Nov. 13 (Bloomberg) -- GDF Suez SA, France’s former natural-gas monopoly, said the value of European electricity generation and natural gas storage assets may be cut as nine-month profit fell on lower power prices.
“We have witnessed a further worsening of the outlook of two activities in particular in Europe, generation and gas storage,” Chief Executive Officer Gerard Mestrallet said on a conference call. “Forward power prices look increasingly weak.”
A change of asset values would affect 2013 net income and medium- and long-term electricity price scenarios will be adjusted, he said. The utility kept financial targets for 2013 while failing to reiterate an outlook for next year.
The shares fell as much as 2.2 percent and were trading down 19 cents to 18.295 euros in Paris.

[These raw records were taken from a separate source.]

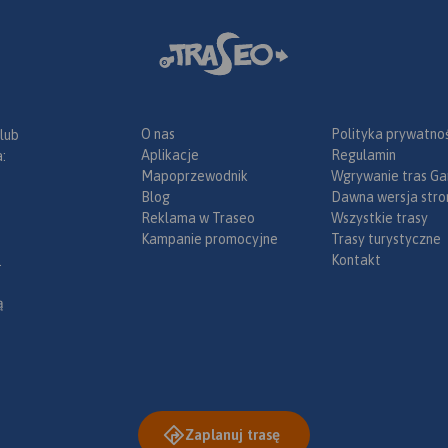
O nas
Polityka prywatnoś
 lub
Aplikacje
Regulamin
:
Mapoprzewodnik
Wgrywanie tras Ga
Blog
Dawna wersja stro
Reklama w Traseo
Wszystkie trasy
Kampanie promocyjne
Trasy turystyczne
Kontakt
.
ą
Zaplanuj trasę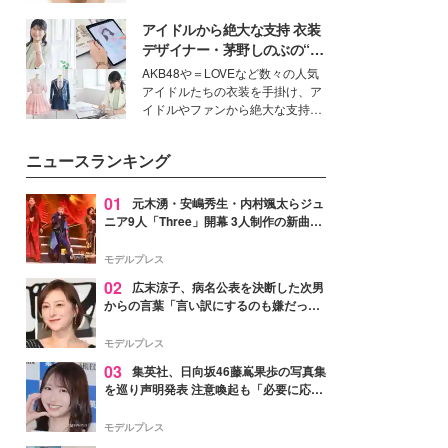
ーについて熱く語り合ってもらっ
いという読者も多いのでは？そん
た。
アイドルから絶大な支持 衣装
な美容の常識を大きく変える可能
性を秘めた、革新的な「Water
デザイナー・茅野しのぶの“可
Capturing Skin（ウォーターキャ
愛い”を作る美学＜「シチズン
AKB48や＝LOVEなど数々の人気
プチャリングスキン：捕水肌）」
クロスシー」インタビュー＞
アイドルたちの衣装を手掛け、ア
技術を、花王が構築した。
イドルやファンから絶大な支持を
得る、株式会社オサレカンパニー
取締役兼クリエイティブディレク
ニュースランキング
ター・茅野しのぶ。一人ひとりの
個性に寄り添い、魅力を引き出す
衣装作りは、多くの女性たちに勇
01
元木湧・安嶋秀生・内村颯太らジュ
気と自信を与え続けている。
ニア9人「Three」開幕 3人制作の新曲＆
手描きセットに込めた想い「もっと前に
進んで夢を掴みたい」【ゲネプロレポ】
モデルプレス
02
広末涼子、病名公表を決断した次男
からの言葉「言い訳にするのも嫌だっ
た」「言うべきか迷った」
モデルプレス
03
集英社、日向坂46藤嶌果歩の写真集
を巡り声明発表 注意喚起も「必要に応じ
て法的措置を含む対応を検討」
モデルプレス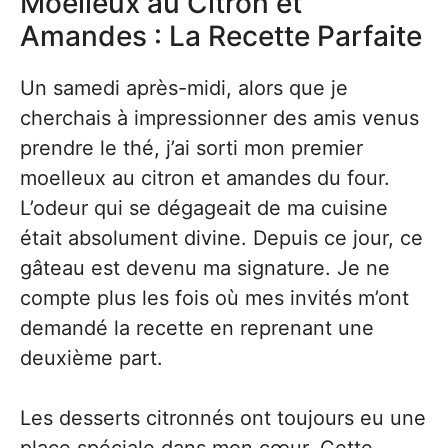
Moelleux au Citron et
Amandes : La Recette Parfaite
Un samedi après-midi, alors que je
cherchais à impressionner des amis venus
prendre le thé, j’ai sorti mon premier
moelleux au citron et amandes du four.
L’odeur qui se dégageait de ma cuisine
était absolument divine. Depuis ce jour, ce
gâteau est devenu ma signature. Je ne
compte plus les fois où mes invités m’ont
demandé la recette en reprenant une
deuxième part.
Les desserts citronnés ont toujours eu une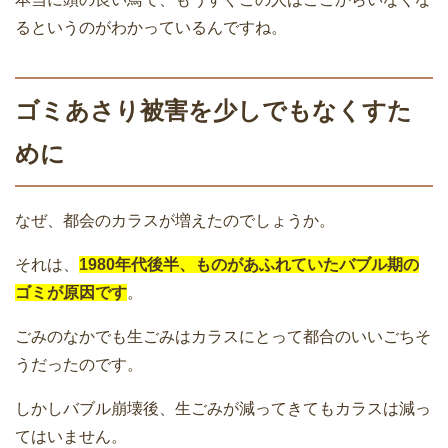
るというのがわかっているんですね。
ゴミあさり被害を少しでもなくすた
めに
なぜ、都会のカラスが増えたのでしょうか。
それは、
1980年代後半、ものがあふれていたバブル期の
ゴミが原因です
。
ごみのなかでも生ごみはカラスにとって都合のいいごちそ
うだったのです。
しかしバブル崩壊後、生ごみが減ってきてもカラスは減っ
てはいません。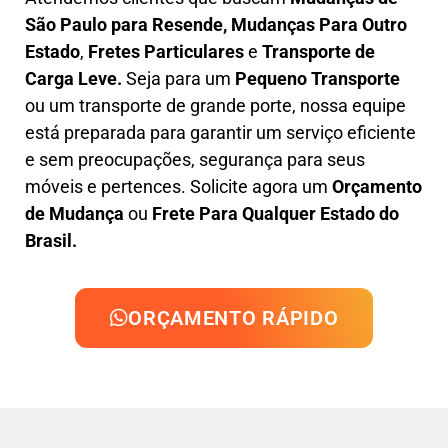
São Paulo para Resende, M
udanças Para Outro
Estado
,
F
retes Particulares
e
T
ransporte
de
Carga Leve
.
Seja para um
Pequeno Transporte
ou um transporte de grande porte, nossa equipe
está preparada para garantir um serviço eficiente
e sem preocupações, segurança para seus
móveis e pertences. Solicite agora um
Orçamento
de Mudança
ou
Frete Para Qualquer Estado do
Brasil.
ORÇAMENTO RÁPIDO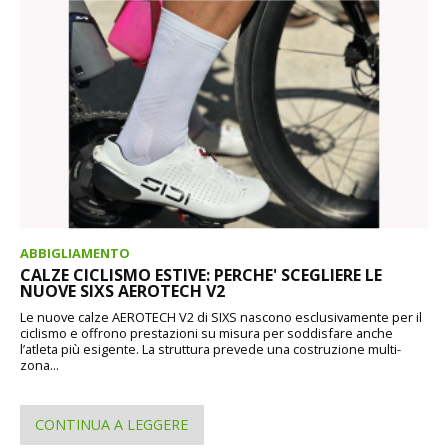
ABBIGLIAMENTO
CALZE CICLISMO ESTIVE: PERCHE' SCEGLIERE LE
NUOVE SIXS AEROTECH V2
Le nuove calze AEROTECH V2 di SIXS nascono esclusivamente per il
ciclismo e offrono prestazioni su misura per soddisfare anche
l’atleta più esigente. La struttura prevede una costruzione multi-
zona...
CONTINUA A LEGGERE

GDF Suez, hurt by lower demand for gas-fired power in Europe, is closing plants to contain costs while seeking to expand in Asia, Latin America and the Middle East. Mestrallet has said the region’s “disastrous” energy policies prompted the utility to shut more than 10,000 megawatts of capacity.
“Our intention is to continue to transform the group, transform the composition of the assets of the region,” he said today on the call. The utility will “shift the center of gravity from mature to fast-growing markets.”
GDF Suez reported nine-month earnings before interest, taxes, depreciation and amortization fell 6.5 percent to 10.3 billion euros ($13.8 billion), adjusted to reflect changes in the way it accounts for its shareholding in Suez Environnement, according to the statement. That was in line with the average estimate of analysts surveyed by Bloomberg.
The utility kept its financial target for 2013 net recurring profit to be at the top end of the forecast range of 3.1 billion euros to 3.5 billion euros. That’s based on Ebitda of 13 billion euros to 14 billion euros.
GDF Suez had previously said 2014 performance for net recurring income was expected to be “in the same range” as this year.
Mestrallet and Chief Financial Officer Isabelle Kocher today declined to confirm the outlook for next year, give an indication of the level of the dividend for 2013, planned investment in 2014 or an estimated size of the expected writedowns for European energy assets. The figures will be given with full-year results in February, the CEO said.
“We see uncertainty for 2015 for which there is no guidance leading to a risk on the dividend,” Emmanuel Retif, analyst at Raymond James who has an underperform rating on the shares, said in a note today.
The value of some European assets may evolve in a “very unfavorable” way and there could be further plant closures, Kocher said on the call.
By the end of the first half of this year, GDF Suez had closed, mothballed or optimized 12,000 megawatts of capacity and is “finalizing’” the optimization of another 2,000 megawatts, according to Mestrallet. Between 5,000 and 7,000 of additional capacity is “under review.”
Net debt fell to 29.8 billion euros compared with 32.2 billion euros as of June 30, the company said. Lowering the debt to below 30 billion euros was done 15 months ahead of target. GDF Suez recorded a further 200 million euros of impairments in the first half after mothballing gas-fired plants.
GDF has also plans asset sales, which are designed to improve the balance sheet as well as expand and improve businesses in rapidly growing regions, Mestrallet said.
Longer-than-expected shutdowns of Belgian nuclear reactors for safety checks will cost 318 million euros in Ebitda this year, the utility has said. It’s in talks with the Belgian government on extending operations of the Tihange-1 nuclear reactor and is suing the state over a tax on atomic energy.
At the end of last year GDF Suez reduced earnings targets, citing a “demand crisis” in Europe’s energy markets. In February the utility wrote down the value of its power plants in Europe by 2 billion euros, saying weaker demand, falling emission-permit prices and the cost of gas relative to coal combined to make generation unprofitable.